- 本文:
今回は、オンプレミス AD フォレストの移行を検討されている方々に向けて、既存の AD フォレストと同期している Azure AD ユーザーを新しい AD フォレストに紐付け替える方法についてご紹介したいと思います。
既存の AD フォレスト contoso.local は既に Azure AD と同期しています。
この図では一つのドメインにしていますが、マルチフォレスト環境の場合、contoso.local や abc.local など複数の AD フォレストがオンプレミスに存在している場合があります。
そのようなマルチフォレスト環境で、会社間の合併などにより複数のドメインを contoso.com などの一つのドメインに統合する、といったような移行作業では、ここでご紹介する “ハードマッチ” と呼ばれる同期の方法をご利用いただくことをお勧めしています。
上図をご覧いただくと気づくかと思いますが、オンプレミス側のユーザーはフォレスト移行に伴い、別のフォレストの別のユーザーに切り替わります。しかし、Azure AD 側のユーザーは同一のユーザーのままです。
したがって、Azure AD 側のユーザーを新規作成したり、Office 365 のライセンスの割り当て直すといった手間を省くことができるとともに、Azure AD Connect (AADC) の機能であるパスワード ハッシュ同期やパススルー認証、シームレス SSO など、ご利用中のオプション機能を継続してご利用いただくことが可能です。

- 課題内容:
本文のうち「今回は、オンプレミス AD フォレストの移行を検討されている方々に向けて、既存の」から「など複数の AD フォレストがオンプレミスに存在している場合があります。」までの部分を、一字一句変えずに書き写してください。

- 確認するデータ:
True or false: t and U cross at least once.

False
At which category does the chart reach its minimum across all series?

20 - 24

==

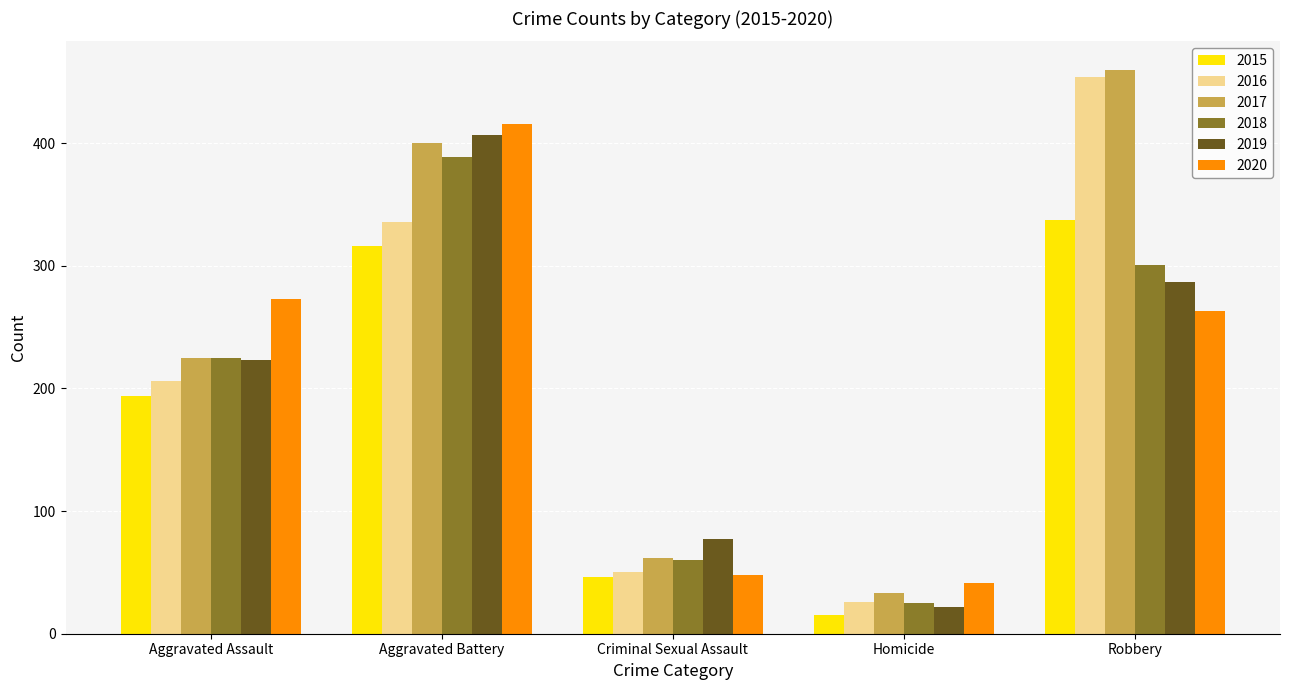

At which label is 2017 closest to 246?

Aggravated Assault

---

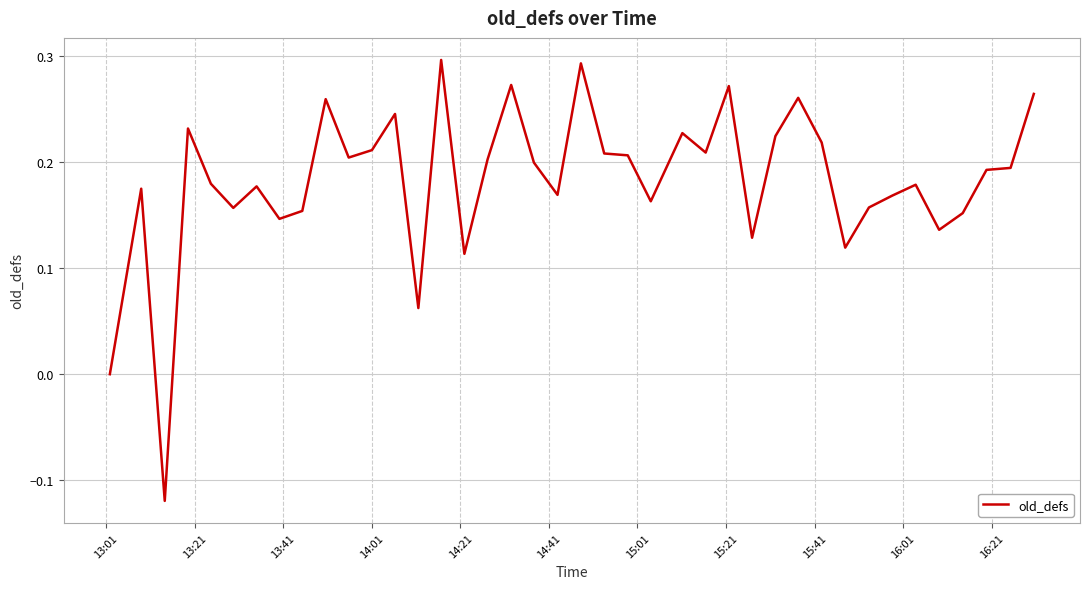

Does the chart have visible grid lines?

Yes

- 解答結果:
今回は、オンプレミス AD フォレストの移行を検討されている方々に向けて、既存の AD フォレストと同期している Azure AD ユーザーを新しい AD フォレストに紐付け替える方法についてご紹介したいと思います。
既存の AD フォレスト contoso.local は既に Azure AD と同期しています。
この図では一つのドメインにしていますが、マルチフォレスト環境の場合、contoso.local や abc.local など複数の AD フォレストがオンプレミスに存在している場合があります。